[Collected data entries]
>>>>>
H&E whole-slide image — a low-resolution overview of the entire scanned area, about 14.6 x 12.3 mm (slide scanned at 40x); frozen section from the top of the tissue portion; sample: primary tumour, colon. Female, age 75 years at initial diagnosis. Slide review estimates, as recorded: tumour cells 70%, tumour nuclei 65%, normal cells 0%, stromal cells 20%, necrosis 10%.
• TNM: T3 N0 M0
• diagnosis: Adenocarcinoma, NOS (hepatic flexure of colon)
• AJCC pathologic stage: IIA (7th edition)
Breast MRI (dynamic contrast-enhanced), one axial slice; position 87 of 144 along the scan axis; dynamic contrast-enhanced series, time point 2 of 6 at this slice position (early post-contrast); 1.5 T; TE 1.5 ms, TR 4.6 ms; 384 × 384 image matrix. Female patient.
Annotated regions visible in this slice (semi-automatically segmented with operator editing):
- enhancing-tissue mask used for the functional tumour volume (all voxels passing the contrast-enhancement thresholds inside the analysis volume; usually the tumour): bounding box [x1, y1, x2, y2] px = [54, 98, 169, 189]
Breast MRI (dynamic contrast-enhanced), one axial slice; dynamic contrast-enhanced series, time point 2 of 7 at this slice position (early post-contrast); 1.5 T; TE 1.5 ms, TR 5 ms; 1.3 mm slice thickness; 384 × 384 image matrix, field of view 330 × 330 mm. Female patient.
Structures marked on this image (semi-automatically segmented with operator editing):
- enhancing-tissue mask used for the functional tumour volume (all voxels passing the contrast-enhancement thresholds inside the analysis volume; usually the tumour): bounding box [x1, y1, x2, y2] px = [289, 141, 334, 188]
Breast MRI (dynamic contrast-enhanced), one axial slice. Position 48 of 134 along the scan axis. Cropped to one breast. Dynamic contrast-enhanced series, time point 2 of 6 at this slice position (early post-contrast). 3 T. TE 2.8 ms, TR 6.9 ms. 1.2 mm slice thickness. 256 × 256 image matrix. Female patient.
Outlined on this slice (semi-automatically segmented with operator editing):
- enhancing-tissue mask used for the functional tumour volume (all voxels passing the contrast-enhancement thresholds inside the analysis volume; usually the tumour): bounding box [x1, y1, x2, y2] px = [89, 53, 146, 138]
<<<<<
## Problem
The lines above starting at the one that contains "TNM: T3 N0 M0" and ending at the one that contains "Annotated regions visible" must be transcribed exactly, and no other lines may appear.

## Final answer
• TNM: T3 N0 M0
• diagnosis: Adenocarcinoma, NOS (hepatic flexure of colon)
• AJCC pathologic stage: IIA (7th edition)
Breast MRI (dynamic contrast-enhanced), one axial slice; position 87 of 144 along the scan axis; dynamic contrast-enhanced series, time point 2 of 6 at this slice position (early post-contrast); 1.5 T; TE 1.5 ms, TR 4.6 ms; 384 × 384 image matrix. Female patient.
Annotated regions visible in this slice (semi-automatically segmented with operator editing):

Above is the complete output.